**Task**
Look through the records, and whenever a line includes the word "Coffee", copy it.

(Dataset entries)
=== Section Start ===

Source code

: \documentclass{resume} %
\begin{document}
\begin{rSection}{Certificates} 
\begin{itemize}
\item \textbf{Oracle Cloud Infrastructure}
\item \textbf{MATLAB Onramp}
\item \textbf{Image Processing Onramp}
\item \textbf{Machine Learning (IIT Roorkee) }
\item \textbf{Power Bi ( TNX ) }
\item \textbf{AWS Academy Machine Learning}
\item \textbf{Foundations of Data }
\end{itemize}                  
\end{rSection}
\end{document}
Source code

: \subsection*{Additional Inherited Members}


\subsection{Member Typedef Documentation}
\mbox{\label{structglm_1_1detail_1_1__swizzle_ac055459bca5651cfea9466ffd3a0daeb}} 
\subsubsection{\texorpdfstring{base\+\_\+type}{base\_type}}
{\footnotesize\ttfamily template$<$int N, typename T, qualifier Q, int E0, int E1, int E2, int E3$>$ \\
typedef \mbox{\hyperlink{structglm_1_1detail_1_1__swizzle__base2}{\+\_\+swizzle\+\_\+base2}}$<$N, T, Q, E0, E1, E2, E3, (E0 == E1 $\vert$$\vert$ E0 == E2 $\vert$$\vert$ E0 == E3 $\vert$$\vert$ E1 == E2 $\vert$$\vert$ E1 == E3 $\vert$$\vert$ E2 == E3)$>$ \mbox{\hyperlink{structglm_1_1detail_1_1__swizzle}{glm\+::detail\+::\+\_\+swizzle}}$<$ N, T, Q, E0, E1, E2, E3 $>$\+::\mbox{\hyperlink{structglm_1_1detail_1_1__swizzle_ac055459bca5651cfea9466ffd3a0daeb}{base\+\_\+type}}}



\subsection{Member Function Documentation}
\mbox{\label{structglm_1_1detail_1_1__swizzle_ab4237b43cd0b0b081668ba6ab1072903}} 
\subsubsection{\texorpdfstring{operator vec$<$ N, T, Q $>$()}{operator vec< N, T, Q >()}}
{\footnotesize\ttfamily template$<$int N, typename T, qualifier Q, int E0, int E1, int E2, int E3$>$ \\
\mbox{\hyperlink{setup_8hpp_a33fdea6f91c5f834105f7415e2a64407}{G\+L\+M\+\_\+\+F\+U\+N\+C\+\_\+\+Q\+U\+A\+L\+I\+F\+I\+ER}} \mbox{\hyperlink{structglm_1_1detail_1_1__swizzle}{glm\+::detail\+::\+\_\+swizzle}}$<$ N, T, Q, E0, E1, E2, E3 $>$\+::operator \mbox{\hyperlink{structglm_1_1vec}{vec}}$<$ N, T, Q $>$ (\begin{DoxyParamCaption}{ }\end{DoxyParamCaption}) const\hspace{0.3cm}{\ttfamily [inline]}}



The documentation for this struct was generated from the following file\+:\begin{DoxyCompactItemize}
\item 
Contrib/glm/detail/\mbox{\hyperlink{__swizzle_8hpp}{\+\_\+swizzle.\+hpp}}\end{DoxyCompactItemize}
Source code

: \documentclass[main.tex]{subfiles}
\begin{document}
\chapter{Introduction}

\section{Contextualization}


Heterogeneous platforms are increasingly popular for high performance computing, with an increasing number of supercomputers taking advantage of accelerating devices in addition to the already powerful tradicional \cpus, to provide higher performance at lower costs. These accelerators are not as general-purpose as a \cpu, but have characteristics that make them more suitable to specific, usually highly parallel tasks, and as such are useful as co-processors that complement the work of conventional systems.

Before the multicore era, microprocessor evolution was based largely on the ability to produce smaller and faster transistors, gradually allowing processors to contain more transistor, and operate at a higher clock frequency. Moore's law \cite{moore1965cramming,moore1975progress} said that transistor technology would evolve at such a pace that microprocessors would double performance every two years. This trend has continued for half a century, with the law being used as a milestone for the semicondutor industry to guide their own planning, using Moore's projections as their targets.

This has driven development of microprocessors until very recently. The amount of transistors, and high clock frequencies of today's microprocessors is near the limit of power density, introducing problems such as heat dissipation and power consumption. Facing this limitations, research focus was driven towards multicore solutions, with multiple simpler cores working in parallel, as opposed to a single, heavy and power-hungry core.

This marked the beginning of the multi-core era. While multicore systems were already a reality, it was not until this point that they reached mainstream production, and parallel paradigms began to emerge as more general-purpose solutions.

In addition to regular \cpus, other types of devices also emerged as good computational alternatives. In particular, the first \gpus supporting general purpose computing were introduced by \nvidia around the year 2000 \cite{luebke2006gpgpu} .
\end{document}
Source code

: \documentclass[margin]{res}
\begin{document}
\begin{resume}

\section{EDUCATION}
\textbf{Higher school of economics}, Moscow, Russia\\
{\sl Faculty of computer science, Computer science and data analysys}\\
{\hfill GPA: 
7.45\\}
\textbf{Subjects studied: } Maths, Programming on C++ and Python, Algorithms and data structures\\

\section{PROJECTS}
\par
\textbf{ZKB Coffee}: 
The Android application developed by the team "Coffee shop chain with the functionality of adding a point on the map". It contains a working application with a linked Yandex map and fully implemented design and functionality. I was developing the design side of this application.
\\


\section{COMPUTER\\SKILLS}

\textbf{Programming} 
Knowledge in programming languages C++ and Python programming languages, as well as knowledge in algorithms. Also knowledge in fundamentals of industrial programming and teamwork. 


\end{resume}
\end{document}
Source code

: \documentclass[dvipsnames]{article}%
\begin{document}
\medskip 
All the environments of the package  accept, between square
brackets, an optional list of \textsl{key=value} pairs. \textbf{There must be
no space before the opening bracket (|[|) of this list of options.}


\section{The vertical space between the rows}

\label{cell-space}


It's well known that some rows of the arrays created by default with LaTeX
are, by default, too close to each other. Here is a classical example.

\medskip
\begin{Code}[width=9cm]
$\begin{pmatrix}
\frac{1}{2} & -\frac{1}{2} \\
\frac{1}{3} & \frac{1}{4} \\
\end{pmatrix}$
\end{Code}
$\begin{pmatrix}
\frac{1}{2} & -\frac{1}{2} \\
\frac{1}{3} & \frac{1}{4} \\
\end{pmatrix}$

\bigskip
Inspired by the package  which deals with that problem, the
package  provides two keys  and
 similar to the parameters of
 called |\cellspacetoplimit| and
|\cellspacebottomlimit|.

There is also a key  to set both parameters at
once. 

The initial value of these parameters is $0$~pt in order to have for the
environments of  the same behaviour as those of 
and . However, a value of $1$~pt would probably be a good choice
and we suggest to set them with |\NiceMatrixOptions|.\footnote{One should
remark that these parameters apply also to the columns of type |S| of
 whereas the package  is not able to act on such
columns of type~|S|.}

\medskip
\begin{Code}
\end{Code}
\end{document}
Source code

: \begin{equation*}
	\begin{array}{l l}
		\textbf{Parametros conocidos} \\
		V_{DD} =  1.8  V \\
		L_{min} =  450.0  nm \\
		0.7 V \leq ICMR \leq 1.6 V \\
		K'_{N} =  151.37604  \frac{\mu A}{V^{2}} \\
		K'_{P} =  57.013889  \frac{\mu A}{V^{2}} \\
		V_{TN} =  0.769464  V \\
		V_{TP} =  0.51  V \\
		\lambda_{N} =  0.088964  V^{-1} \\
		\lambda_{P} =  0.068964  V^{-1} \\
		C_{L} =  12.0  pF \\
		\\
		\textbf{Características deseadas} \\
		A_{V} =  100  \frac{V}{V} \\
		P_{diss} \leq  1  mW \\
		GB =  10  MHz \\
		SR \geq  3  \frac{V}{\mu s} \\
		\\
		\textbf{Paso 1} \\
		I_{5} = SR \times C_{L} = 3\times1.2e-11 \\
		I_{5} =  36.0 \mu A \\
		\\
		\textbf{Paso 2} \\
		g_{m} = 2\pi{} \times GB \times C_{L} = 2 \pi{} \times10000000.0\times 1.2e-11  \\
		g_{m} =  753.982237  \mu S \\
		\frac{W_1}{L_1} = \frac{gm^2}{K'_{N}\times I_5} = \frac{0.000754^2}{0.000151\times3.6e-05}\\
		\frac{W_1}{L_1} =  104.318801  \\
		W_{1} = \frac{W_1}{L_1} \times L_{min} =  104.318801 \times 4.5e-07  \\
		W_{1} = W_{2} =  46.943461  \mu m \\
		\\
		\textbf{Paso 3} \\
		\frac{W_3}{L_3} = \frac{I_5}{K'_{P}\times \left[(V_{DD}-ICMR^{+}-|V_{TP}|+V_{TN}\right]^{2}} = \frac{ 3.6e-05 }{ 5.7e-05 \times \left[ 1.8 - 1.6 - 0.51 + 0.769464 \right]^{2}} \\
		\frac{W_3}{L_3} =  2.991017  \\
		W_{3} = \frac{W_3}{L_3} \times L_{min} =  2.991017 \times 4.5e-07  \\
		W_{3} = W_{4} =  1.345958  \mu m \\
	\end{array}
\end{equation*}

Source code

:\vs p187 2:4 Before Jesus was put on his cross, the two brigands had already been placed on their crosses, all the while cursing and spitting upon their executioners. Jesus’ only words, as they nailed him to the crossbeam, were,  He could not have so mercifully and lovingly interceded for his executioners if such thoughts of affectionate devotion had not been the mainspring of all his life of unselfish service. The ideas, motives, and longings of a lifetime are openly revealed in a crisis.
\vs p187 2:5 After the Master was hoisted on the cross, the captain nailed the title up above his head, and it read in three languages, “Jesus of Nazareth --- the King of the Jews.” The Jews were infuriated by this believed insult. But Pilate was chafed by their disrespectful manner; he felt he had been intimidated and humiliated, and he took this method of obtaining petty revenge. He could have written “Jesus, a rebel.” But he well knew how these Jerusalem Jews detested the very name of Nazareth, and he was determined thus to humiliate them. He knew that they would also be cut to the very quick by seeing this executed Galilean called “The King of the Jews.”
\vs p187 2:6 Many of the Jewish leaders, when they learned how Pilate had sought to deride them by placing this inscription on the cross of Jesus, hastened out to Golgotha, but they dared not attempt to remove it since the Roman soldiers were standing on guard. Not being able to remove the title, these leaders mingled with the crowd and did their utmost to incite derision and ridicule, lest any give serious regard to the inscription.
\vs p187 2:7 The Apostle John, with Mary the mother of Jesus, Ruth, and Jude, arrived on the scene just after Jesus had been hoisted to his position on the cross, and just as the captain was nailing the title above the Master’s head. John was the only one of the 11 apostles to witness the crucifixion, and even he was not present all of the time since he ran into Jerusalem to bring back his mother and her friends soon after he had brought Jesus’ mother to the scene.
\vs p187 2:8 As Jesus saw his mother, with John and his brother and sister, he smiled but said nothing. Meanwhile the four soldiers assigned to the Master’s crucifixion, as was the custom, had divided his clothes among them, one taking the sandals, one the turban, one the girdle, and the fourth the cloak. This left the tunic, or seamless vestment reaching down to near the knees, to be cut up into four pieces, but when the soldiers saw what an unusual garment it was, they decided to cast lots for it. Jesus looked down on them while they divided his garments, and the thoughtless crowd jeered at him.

=== Section End ===

**Result of this task**
\textbf{ZKB Coffee}: 
The Android application developed by the team "Coffee shop chain with the functionality of adding a point on the map". It contains a working application with a linked Yandex map and fully implemented design and functionality. I was developing the design side of this application.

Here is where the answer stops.